■ Work instructions ■
Restate all of the data precisely, omitting nothing.

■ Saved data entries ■
________________________

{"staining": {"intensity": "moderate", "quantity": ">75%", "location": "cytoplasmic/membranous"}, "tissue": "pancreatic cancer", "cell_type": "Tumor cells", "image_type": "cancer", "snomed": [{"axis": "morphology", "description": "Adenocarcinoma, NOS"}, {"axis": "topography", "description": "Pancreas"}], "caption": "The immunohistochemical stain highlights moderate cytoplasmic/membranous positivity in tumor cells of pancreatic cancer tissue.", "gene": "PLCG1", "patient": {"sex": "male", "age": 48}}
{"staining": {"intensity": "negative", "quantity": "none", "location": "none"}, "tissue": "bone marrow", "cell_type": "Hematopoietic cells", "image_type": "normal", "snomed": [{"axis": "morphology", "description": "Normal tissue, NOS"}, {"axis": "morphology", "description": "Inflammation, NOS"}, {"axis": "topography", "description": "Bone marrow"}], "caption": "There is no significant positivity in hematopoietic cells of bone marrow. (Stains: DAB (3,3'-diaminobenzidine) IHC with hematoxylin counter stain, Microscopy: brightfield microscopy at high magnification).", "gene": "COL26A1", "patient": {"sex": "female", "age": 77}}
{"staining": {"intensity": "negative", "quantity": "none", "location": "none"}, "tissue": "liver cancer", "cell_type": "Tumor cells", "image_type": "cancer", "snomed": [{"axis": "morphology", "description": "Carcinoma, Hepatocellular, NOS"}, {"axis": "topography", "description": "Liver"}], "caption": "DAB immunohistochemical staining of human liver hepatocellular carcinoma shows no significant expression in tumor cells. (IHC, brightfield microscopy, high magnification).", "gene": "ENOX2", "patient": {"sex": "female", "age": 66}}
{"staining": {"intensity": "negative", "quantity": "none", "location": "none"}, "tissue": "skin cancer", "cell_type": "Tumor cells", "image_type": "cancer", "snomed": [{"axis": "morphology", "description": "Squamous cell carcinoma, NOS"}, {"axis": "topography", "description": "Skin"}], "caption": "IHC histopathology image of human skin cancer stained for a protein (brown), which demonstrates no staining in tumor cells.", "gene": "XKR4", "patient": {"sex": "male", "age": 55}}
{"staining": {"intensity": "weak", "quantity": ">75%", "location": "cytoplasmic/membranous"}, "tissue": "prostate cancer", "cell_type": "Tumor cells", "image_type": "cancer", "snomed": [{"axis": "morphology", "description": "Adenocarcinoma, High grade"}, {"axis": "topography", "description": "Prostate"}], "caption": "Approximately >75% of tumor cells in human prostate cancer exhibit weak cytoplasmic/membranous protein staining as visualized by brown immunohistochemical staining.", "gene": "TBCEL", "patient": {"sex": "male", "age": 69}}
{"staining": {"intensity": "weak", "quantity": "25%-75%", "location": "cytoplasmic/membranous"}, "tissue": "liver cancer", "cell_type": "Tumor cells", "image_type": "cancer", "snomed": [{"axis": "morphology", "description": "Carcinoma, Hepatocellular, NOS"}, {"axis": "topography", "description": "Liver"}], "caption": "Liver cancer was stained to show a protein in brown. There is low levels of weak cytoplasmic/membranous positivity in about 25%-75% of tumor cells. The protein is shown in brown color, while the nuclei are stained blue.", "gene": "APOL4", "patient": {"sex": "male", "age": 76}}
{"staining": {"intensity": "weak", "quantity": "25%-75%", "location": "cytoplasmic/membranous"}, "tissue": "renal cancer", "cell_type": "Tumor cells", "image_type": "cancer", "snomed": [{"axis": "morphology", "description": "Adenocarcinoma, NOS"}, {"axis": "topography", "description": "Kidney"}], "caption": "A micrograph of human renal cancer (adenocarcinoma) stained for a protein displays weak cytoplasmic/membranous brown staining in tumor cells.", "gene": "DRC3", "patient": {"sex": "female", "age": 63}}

________________________

■ Result of the task ■
{"staining": {"intensity": "moderate", "quantity": ">75%", "location": "cytoplasmic/membranous"}, "tissue": "pancreatic cancer", "cell_type": "Tumor cells", "image_type": "cancer", "snomed": [{"axis": "morphology", "description": "Adenocarcinoma, NOS"}, {"axis": "topography", "description": "Pancreas"}], "caption": "The immunohistochemical stain highlights moderate cytoplasmic/membranous positivity in tumor cells of pancreatic cancer tissue.", "gene": "PLCG1", "patient": {"sex": "male", "age": 48}}
{"staining": {"intensity": "negative", "quantity": "none", "location": "none"}, "tissue": "bone marrow", "cell_type": "Hematopoietic cells", "image_type": "normal", "snomed": [{"axis": "morphology", "description": "Normal tissue, NOS"}, {"axis": "morphology", "description": "Inflammation, NOS"}, {"axis": "topography", "description": "Bone marrow"}], "caption": "There is no significant positivity in hematopoietic cells of bone marrow. (Stains: DAB (3,3'-diaminobenzidine) IHC with hematoxylin counter stain, Microscopy: brightfield microscopy at high magnification).", "gene": "COL26A1", "patient": {"sex": "female", "age": 77}}
{"staining": {"intensity": "negative", "quantity": "none", "location": "none"}, "tissue": "liver cancer", "cell_type": "Tumor cells", "image_type": "cancer", "snomed": [{"axis": "morphology", "description": "Carcinoma, Hepatocellular, NOS"}, {"axis": "topography", "description": "Liver"}], "caption": "DAB immunohistochemical staining of human liver hepatocellular carcinoma shows no significant expression in tumor cells. (IHC, brightfield microscopy, high magnification).", "gene": "ENOX2", "patient": {"sex": "female", "age": 66}}
{"staining": {"intensity": "negative", "quantity": "none", "location": "none"}, "tissue": "skin cancer", "cell_type": "Tumor cells", "image_type": "cancer", "snomed": [{"axis": "morphology", "description": "Squamous cell carcinoma, NOS"}, {"axis": "topography", "description": "Skin"}], "caption": "IHC histopathology image of human skin cancer stained for a protein (brown), which demonstrates no staining in tumor cells.", "gene": "XKR4", "patient": {"sex": "male", "age": 55}}
{"staining": {"intensity": "weak", "quantity": ">75%", "location": "cytoplasmic/membranous"}, "tissue": "prostate cancer", "cell_type": "Tumor cells", "image_type": "cancer", "snomed": [{"axis": "morphology", "description": "Adenocarcinoma, High grade"}, {"axis": "topography", "description": "Prostate"}], "caption": "Approximately >75% of tumor cells in human prostate cancer exhibit weak cytoplasmic/membranous protein staining as visualized by brown immunohistochemical staining.", "gene": "TBCEL", "patient": {"sex": "male", "age": 69}}
{"staining": {"intensity": "weak", "quantity": "25%-75%", "location": "cytoplasmic/membranous"}, "tissue": "liver cancer", "cell_type": "Tumor cells", "image_type": "cancer", "snomed": [{"axis": "morphology", "description": "Carcinoma, Hepatocellular, NOS"}, {"axis": "topography", "description": "Liver"}], "caption": "Liver cancer was stained to show a protein in brown. There is low levels of weak cytoplasmic/membranous positivity in about 25%-75% of tumor cells. The protein is shown in brown color, while the nuclei are stained blue.", "gene": "APOL4", "patient": {"sex": "male", "age": 76}}
{"staining": {"intensity": "weak", "quantity": "25%-75%", "location": "cytoplasmic/membranous"}, "tissue": "renal cancer", "cell_type": "Tumor cells", "image_type": "cancer", "snomed": [{"axis": "morphology", "description": "Adenocarcinoma, NOS"}, {"axis": "topography", "description": "Kidney"}], "caption": "A micrograph of human renal cancer (adenocarcinoma) stained for a protein displays weak cytoplasmic/membranous brown staining in tumor cells.", "gene": "DRC3", "patient": {"sex": "female", "age": 63}}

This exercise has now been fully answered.